PROBLEM SET:
1 > Copy out everything in the Gaussian mixture thread from "lo.T[:] = (-20+loc[0])#" down to "size=n, replace=True, p=a)".
2 > Render into German the following sentence from the Gaussian mixture thread: "I tried out several ways but none of it seemed to be correct."

— Start of EXTRACT —

Mixture of Gaussian distribution

coschroeder commented 4 years ago

Hi, I am struggling with creating a mixture of Gaussian distribution. I tried out several ways but none of it seemed to be correct. Here is one possibility. But I think I am missing something, maybe you can help out?

from chaospy import Dist
from scipy import special
import numpy as np
import numpy

import matplotlib.pyplot as plt
import seaborn as sns

# Define MoG class
class MoG(Dist):

    def __init__(self, loc=[[-5, -5],[5,5]], scale=[[[1, .9], [.9, 1]], [[1, -.9], [-.9, 1]]], a=[0.7,0.3]):
        loc = numpy.asfarray(loc)        
        scale = numpy.asfarray(scale)
        a = numpy.asfarray(a)
        assert np.isclose(np.sum(a),1)
        assert len(loc) == len(scale)
        self._repr = {"loc": loc.tolist(), "scale": scale.tolist()}

        C = np.array([numpy.linalg.cholesky(scale[i]) for i in range(len(a))])
        Ci = np.array([ numpy.linalg.inv(C[i]) for i in range(len(a))])
        Dist.__init__(self, C=C, Ci=Ci, loc=loc, a=a)

    def _cdf(self, x, C, Ci, loc, a):
        """
        taking the weighted sum over all components
        """
        out = a[0]* special.ndtr(numpy.dot(Ci[0], (x.T-loc[0].T).T))
        for i in range(1, len(a)):
            out += a[i]* special.ndtr(numpy.dot(Ci[i], (x.T-loc[i].T).T))
        return out

    def _bnd(self, x, C, Ci, loc, a):
        """
        boundaries are not yet correctly scaled. 
        But it should work for distributions in right range.
        """
        scale = numpy.sqrt(numpy.diag(numpy.dot(C[0],C[0].T)))
        lo,up = numpy.zeros((2,)+x.shape)
        lo.T[:] = (-20+loc[0])# (-7.5*scale+loc[0])
        up.T[:] = (20+loc[0]) #(7.5*scale+loc[0])
        return lo, up

    def __len__(self):
        return len(self.prm["C"])

# create with np for comparison
def np_MoG(loc,scale,a,n=1):
    choices = np.random.choice(len(a), size=n, replace=True, p=a)
    counts = [sum(choices==i) for i in range(len(a)) ]
    samples=[]
    for i in range(0,len(a)):
        samples.append(np.random.multivariate_normal(loc[i], scale[i], counts[i]))

    samples = np.array(samples)
    samples = np.vstack(samples)
    np.random.shuffle(samples)

— End of EXTRACT —
— Start of INFORMATION SHOWN —

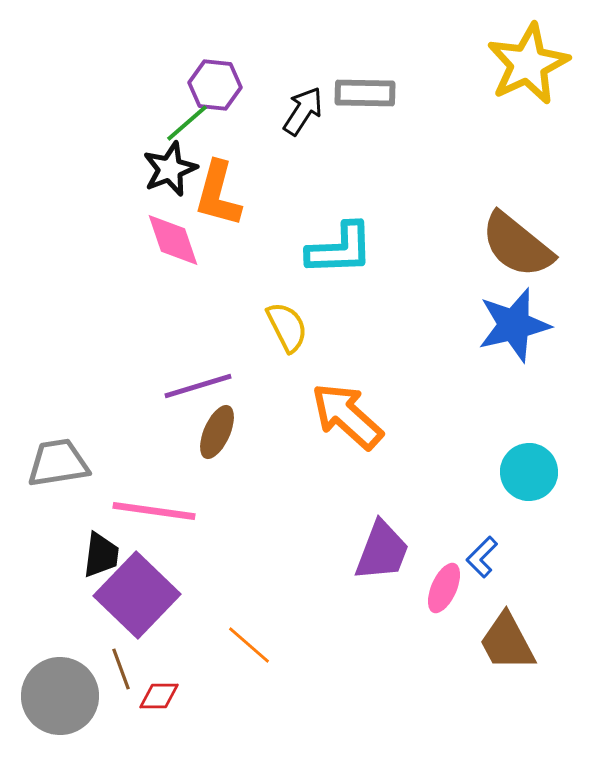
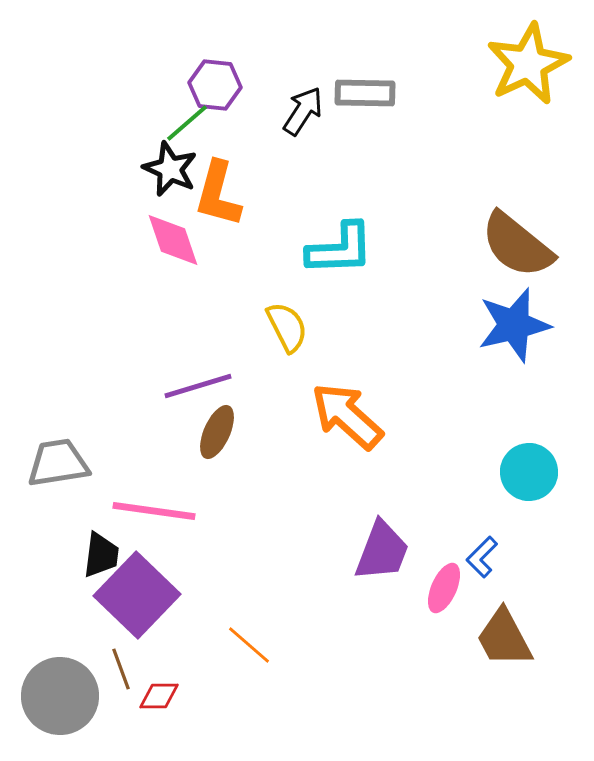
black star: rotated 26 degrees counterclockwise
brown trapezoid: moved 3 px left, 4 px up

— End of INFORMATION SHOWN —

PROBLEM SOLUTIONS:
1 >
lo.T[:] = (-20+loc[0])# (-7.5*scale+loc[0])
        up.T[:] = (20+loc[0]) #(7.5*scale+loc[0])
        return lo, up

    def __len__(self):
        return len(self.prm["C"])

# create with np for comparison
def np_MoG(loc,scale,a,n=1):
    choices = np.random.choice(len(a), size=n, replace=True, p=a)

2 > Ich habe mehrere Wege ausprobiert, aber keiner davon schien richtig zu sein.